Murad Ali Shah, who was currently provincial Finance Minister and is the son of former Chief Minister Abdullah Shah (1993-96), secured 88 votes against three in the favour of Pakistan Tehreek-e-Insaf's Khurram Sher Zaman, in the election in the assembly, Dawn online reported.
This is the first time that the son of a former Sindh Chief minister has been elected as the chief of the provincial government in the PPP's traditional bastion.
The Muttahida Quami Movement (MQM), which did not field its candidate, did not participate in the voting process too.
Governor Ishratul Ebad Khan will administer the oath of office to Murad Ali Shah as the 27th Sindh Chief Minister.
The PPP nominated provincial Finance Minister Murad Ali Shah for the post after the resignation of Qaim Ali Shah earlier this week.
A former adviser to the chief minister, Murad Ali Shah was disqualified from the 2013 general election as he held Canadian citizenship at the time. He renounced his Canadian citizenship to contest by-polls in 2014.
The decision to replace Qaim Ali Shah as the chief minister was taken at a PPP meeting in Dubai.
Qaim Ali Shah, 83, was increasingly seen as ineffective, slow and prone to making gaffes publicly. He was much satirised on TV shows as "Shahji" who is sleeping most of the time, even when people are talking to him.

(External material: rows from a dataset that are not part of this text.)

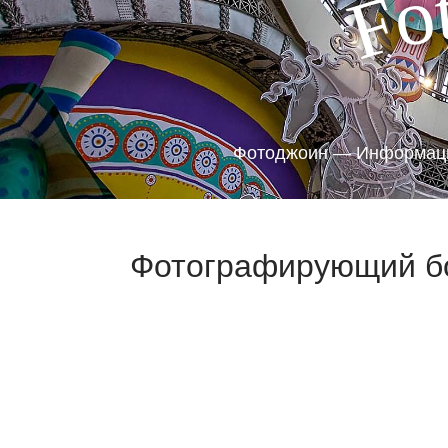
o
F
Фотоджоин — Информаци
Фотографирующий бо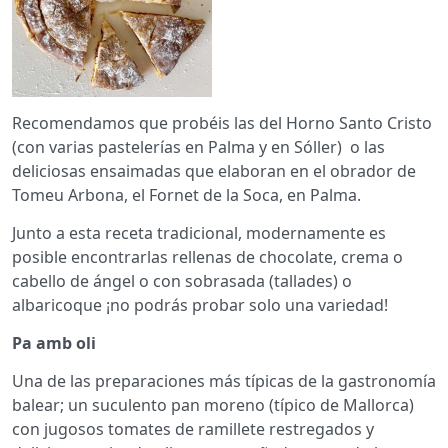
Recomendamos que probéis las del Horno Santo Cristo
(con varias pastelerías en Palma y en Sóller) o las
deliciosas ensaimadas que elaboran en el obrador de
Tomeu Arbona, el Fornet de la Soca, en Palma.
Junto a esta receta tradicional, modernamente es
posible encontrarlas rellenas de chocolate, crema o
cabello de ángel o con sobrasada (tallades) o
albaricoque ¡no podrás probar solo una variedad!
Pa amb oli
Una de las preparaciones más típicas de la gastronomía
balear; un suculento pan moreno (típico de Mallorca)
con jugosos tomates de ramillete restregados y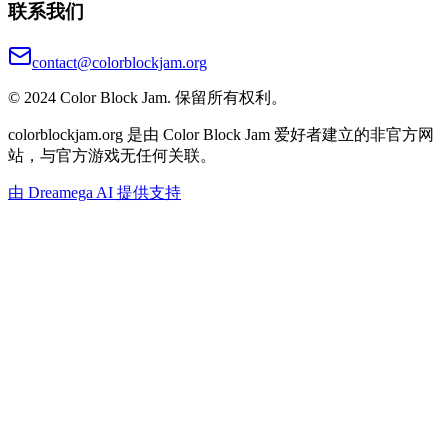
联系我们
contact@colorblockjam.org
© 2024 Color Block Jam. 保留所有权利。
colorblockjam.org 是由 Color Block Jam 爱好者建立的非官方网
站，与官方游戏无任何关联。
由 Dreamega AI 提供支持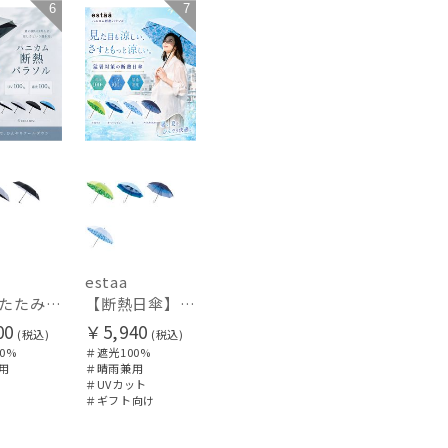
6
7
UNISEX
estaa
【折りたたみ断熱日傘】エスタ (estaa) ハニカム断熱パラソル 55㎝ 折りたたみ傘 晴雨兼用 遮光100 UV100
【断熱日傘】エスタ (estaa) ハニカム断熱パラソル 晴雨兼用 遮光100 UV100
00
￥5,940
(税込)
(税込)
0%
＃遮光100%
用
＃晴雨兼用
＃UVカット
＃ギフト向け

The veteran PPP leader had as served a Federal Minister in the Zulfiqar Ali Bhutto government in the 1970s, and first become Sindh Chief Minister in 1988 when the PPP came to power in Islamabad and Sindh under Benazir Bhutto. However, his government was dismissed in 1990 along with that of Benazir Bhutto. He became chief minister for the second time in 2008 when the PPP swept back to power in the general and provincial elections held in the aftermath of Benzir Bhutto's assassination. He had led the party to victory in 2013, and became chief minister again.